Colorado Politics

Owner of Park Hill Golf Course funding ballot measure to counteract opponent’s measure

In the latest update to an ongoing battle over the future of the Park Hill Golf Course, the developer that owns the land is now funding a ballot initiative that would effectively cancel out the effects of an existing ballot initiative that seeks to prevent development of the land.

The new initiative backed by Westside Investment Partners Inc., who purchased the golf course land in 2019, directly targets Save Open Space Denver’s initiative to require a citywide vote before the city can lift conservation easements, including the one currently on the golf course.

Westside’s initiative would change the legal definition of a conservation easement to exempt the Park Hill Golf Course.

This means, if both initiatives passed, nothing would change and the potential lifting of the golf course’s conservation easement would be left up to the Denver City Council, instead of Denver voters.

“Their effort basically undercuts our ballot initiative but with the twist that it would exempt their own property if it passes,” said Colette Carey with Save Open Space Denver.

Save Open Space Denver is a community organization that wants the land to be turned into a city park. The group submitted its required petition signatures Wednesday to get its initiative on the November 2021 ballot.

The group believes that, under the golf course’s conservation easement, the land must be used for any open space, like a park. However, Westside and city officials say the conservation easement only allows the land to be used as a golf course. Because of this, the conservation easement would have to be lifted before Westside could achieve its desired mixed-use development of the land.

Westside argues that lifting the conservation easement would also be required even if they were to turn the land into a city park, and that its counteractive ballot initiative would allow the developers to argue their case in front of the City Council instead of the general public.

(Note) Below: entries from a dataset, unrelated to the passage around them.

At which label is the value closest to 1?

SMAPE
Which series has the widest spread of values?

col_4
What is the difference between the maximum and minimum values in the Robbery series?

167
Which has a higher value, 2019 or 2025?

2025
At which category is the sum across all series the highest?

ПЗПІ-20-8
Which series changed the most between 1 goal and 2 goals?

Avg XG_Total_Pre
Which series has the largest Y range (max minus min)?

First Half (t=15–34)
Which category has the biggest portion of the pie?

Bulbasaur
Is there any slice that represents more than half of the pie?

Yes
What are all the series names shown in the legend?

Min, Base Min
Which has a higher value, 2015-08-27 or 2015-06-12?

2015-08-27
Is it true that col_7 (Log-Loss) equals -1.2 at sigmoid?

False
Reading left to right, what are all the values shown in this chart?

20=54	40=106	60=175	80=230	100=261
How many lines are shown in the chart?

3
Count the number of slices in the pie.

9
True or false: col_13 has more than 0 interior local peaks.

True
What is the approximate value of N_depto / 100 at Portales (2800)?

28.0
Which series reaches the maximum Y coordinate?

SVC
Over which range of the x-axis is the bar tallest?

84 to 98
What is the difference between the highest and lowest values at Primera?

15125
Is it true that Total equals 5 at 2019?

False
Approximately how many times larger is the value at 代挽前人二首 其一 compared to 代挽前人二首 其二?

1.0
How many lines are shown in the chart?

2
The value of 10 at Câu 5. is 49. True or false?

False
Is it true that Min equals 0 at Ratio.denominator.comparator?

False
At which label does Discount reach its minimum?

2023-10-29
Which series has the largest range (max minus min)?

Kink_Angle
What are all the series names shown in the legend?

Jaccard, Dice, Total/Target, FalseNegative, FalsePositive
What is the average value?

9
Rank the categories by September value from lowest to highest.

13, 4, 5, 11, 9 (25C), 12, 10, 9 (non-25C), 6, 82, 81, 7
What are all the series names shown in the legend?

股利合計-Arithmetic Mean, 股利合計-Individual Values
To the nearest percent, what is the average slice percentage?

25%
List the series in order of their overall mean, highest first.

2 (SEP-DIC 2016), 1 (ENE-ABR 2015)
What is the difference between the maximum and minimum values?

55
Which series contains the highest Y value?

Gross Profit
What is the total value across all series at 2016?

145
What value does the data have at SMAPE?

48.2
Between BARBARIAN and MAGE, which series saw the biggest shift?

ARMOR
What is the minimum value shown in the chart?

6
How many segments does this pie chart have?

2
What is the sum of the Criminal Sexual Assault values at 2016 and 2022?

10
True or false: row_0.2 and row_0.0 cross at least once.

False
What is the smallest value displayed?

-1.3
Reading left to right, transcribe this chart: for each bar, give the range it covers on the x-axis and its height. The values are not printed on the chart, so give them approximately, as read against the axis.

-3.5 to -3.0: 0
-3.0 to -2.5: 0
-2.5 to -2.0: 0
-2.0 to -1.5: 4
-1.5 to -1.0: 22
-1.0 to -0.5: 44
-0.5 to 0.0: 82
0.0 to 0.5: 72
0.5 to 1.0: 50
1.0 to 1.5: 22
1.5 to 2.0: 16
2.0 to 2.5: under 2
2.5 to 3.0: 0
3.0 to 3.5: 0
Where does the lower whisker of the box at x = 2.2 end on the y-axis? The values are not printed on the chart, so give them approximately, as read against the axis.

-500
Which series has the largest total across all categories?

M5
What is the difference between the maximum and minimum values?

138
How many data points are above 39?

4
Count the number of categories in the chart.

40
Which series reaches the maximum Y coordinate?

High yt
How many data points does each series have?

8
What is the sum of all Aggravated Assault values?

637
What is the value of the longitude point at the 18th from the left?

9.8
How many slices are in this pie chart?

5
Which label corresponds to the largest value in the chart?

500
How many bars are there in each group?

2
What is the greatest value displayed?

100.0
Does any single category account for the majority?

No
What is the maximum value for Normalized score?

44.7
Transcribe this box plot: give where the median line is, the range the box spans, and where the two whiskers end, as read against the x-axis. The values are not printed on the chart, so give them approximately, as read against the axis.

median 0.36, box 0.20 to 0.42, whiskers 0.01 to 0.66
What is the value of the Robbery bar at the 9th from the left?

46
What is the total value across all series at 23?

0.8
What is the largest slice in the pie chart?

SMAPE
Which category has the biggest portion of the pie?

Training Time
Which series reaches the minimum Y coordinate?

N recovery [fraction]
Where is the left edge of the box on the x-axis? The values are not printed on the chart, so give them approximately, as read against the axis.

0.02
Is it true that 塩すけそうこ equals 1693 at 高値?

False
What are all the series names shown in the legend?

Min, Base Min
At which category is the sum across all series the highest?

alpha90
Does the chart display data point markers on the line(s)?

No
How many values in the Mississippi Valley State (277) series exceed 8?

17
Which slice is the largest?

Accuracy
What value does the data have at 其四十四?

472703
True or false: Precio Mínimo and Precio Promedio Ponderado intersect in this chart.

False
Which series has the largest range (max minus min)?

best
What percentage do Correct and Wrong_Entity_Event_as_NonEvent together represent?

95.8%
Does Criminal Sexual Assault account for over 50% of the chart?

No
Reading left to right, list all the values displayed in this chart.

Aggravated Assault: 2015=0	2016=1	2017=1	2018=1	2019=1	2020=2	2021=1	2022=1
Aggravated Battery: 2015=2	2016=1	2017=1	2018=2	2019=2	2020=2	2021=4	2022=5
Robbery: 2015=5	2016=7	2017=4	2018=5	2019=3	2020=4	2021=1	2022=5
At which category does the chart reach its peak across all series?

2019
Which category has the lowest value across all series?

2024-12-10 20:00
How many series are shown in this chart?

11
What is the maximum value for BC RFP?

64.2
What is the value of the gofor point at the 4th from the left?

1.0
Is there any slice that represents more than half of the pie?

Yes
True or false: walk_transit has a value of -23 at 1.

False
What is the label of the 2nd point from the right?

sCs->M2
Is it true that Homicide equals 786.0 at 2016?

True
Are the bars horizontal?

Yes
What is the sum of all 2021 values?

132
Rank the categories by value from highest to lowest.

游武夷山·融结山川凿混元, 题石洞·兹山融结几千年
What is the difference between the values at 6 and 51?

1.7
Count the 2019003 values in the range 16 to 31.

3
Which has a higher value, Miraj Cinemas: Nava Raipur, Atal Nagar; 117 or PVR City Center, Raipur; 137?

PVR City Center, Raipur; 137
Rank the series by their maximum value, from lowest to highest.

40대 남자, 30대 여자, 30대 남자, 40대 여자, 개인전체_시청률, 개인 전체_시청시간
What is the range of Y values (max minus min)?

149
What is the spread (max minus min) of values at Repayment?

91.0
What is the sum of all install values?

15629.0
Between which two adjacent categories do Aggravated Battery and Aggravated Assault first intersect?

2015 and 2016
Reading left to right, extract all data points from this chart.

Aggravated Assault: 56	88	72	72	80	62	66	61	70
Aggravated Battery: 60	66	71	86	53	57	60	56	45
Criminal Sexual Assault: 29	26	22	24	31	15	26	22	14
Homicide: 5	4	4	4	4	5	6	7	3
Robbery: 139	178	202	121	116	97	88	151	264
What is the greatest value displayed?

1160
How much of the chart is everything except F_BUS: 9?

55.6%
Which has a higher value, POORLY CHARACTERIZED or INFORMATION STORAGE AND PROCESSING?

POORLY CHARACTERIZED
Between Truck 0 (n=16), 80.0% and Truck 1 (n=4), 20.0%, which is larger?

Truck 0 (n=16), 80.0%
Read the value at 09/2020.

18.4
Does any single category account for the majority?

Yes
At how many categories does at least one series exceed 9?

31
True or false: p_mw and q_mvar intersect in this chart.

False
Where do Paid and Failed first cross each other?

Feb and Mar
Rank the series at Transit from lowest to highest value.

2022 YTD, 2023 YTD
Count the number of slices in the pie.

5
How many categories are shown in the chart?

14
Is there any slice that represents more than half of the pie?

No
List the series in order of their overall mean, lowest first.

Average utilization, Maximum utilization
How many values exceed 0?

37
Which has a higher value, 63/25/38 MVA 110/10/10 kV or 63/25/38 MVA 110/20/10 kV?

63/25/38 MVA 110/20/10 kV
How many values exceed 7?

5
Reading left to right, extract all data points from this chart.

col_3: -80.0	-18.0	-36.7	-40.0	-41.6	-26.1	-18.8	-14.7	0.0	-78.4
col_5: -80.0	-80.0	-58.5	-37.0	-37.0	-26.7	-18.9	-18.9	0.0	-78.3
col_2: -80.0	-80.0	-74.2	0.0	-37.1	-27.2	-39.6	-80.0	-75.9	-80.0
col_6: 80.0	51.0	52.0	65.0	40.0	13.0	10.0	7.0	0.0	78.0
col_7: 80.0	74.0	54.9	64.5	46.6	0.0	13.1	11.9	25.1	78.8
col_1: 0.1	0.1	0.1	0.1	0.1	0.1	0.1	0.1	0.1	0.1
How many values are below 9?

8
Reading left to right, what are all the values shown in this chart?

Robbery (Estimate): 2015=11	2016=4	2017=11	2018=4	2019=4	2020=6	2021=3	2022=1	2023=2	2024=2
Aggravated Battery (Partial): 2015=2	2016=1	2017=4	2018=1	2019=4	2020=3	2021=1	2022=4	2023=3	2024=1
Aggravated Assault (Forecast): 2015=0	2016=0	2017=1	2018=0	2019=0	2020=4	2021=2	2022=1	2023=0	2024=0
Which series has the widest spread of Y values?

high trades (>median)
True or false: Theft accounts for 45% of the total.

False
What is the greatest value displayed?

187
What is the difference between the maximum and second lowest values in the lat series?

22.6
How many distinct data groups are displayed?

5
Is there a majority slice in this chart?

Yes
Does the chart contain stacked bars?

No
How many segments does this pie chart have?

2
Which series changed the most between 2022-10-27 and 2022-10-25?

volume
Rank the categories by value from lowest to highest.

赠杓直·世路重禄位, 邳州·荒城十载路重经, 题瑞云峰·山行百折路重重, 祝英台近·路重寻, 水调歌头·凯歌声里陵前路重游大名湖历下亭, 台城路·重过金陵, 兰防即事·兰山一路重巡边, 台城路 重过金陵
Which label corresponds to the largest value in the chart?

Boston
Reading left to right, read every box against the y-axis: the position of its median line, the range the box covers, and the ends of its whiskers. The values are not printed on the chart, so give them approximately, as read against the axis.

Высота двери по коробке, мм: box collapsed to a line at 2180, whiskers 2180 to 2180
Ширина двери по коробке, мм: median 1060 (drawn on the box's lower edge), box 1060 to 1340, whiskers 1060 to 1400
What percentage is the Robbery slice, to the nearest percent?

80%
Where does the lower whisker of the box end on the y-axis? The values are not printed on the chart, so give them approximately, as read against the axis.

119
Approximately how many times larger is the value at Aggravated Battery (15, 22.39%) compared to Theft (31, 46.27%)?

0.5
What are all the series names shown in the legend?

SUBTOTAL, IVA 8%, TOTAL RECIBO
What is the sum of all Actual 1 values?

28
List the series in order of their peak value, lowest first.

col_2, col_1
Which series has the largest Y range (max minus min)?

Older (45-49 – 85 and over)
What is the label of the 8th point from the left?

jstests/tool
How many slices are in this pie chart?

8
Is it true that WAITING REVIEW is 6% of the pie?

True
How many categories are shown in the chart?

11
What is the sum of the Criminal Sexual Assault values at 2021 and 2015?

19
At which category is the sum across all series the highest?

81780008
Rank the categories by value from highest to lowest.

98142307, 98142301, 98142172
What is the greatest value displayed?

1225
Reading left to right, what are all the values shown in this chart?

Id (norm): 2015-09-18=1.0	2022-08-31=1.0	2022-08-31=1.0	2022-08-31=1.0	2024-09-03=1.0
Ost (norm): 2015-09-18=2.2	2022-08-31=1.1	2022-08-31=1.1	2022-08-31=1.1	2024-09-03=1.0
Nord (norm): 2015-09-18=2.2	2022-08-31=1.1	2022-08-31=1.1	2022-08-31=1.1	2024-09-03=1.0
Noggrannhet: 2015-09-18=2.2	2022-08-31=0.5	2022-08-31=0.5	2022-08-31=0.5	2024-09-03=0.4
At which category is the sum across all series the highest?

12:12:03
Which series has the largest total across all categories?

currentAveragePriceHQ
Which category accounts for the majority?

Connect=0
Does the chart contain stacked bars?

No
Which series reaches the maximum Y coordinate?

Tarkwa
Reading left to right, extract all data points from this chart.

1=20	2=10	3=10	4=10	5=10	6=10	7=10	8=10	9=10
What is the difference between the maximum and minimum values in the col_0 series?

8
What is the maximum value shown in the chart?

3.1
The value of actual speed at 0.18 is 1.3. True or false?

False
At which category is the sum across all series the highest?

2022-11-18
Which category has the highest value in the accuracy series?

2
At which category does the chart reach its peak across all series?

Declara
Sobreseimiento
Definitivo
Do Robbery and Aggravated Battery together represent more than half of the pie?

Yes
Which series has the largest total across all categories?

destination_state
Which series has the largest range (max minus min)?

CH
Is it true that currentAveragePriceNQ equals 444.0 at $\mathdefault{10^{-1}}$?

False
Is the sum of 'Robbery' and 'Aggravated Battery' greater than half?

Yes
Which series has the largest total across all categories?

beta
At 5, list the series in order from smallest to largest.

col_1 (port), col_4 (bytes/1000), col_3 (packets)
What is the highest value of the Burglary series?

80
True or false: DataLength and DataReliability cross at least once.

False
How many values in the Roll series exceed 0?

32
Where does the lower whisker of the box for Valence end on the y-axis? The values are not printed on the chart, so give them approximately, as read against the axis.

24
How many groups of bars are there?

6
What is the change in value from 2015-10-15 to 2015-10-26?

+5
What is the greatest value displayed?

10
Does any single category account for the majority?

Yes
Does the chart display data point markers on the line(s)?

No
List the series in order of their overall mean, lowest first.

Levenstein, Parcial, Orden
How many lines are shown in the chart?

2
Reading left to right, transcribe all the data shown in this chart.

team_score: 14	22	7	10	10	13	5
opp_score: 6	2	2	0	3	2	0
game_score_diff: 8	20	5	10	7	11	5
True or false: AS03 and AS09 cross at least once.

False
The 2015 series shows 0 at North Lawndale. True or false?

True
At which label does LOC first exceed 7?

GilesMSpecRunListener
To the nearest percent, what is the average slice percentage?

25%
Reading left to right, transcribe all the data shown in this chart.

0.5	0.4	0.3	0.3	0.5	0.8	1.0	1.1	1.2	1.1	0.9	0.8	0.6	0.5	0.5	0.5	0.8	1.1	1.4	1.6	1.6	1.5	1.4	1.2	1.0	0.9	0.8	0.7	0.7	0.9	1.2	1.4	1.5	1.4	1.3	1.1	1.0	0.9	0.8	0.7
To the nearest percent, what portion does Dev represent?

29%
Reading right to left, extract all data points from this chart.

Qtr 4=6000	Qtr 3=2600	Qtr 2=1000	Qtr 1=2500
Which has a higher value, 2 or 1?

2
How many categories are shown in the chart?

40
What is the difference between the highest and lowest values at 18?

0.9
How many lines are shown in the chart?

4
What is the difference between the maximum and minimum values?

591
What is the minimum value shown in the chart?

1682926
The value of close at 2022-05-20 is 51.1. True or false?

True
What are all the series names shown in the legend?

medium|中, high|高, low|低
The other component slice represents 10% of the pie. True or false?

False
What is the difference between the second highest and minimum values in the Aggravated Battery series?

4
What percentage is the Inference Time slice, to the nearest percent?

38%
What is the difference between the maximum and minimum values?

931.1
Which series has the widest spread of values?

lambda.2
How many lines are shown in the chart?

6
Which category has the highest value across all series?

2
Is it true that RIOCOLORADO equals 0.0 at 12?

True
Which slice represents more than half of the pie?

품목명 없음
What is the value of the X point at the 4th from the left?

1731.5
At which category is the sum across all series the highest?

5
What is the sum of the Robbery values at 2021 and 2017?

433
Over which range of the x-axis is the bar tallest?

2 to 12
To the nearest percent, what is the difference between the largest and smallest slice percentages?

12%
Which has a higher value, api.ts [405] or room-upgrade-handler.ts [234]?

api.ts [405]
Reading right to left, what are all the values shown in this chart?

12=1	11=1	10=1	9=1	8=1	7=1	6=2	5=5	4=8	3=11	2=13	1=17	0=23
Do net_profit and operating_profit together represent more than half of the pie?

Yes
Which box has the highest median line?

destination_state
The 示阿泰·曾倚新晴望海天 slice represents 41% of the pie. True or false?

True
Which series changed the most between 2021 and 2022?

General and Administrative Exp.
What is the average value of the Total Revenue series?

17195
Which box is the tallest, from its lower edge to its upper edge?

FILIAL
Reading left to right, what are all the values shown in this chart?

Westside’s ballot initiative uses the same wording as Save Open Space Denver’s initiative, which will likely make it difficult for voters to tell the measures apart if they both make it to the ballot.

“(It) is the same language as Save Outdoor Space’s ballot proposal … Strategy appears to be to sow confusion among the voters,” said Lisa Calderon, chief of staff for Councilwoman Candi CdeBaca, in a release about the ballot initiative.

Westside’s legal counsel Thomas Rogers addressed the similarity during a meeting on Friday, saying the two initiatives are “identical” besides one addition: “Theirs would apply to, we believe, exactly one property – the Park Hill Golf Course – while ours would apply to no properties at all.”

Rogers argued that Save Open Space Denver’s initiative would take away from the community’s voice in how the land is used by opening the decision to the entire city and drowning out the input of the residents who live in the neighborhoods surrounding the Park Hill Golf Course.

Westside’s initiative still needs to be approved by a city attorney and the Denver Elections Division before the developer can begin to gather signatures to put it on the November 2021 ballot by the July 2 deadline.

The now-closed Park Hill Golf Course.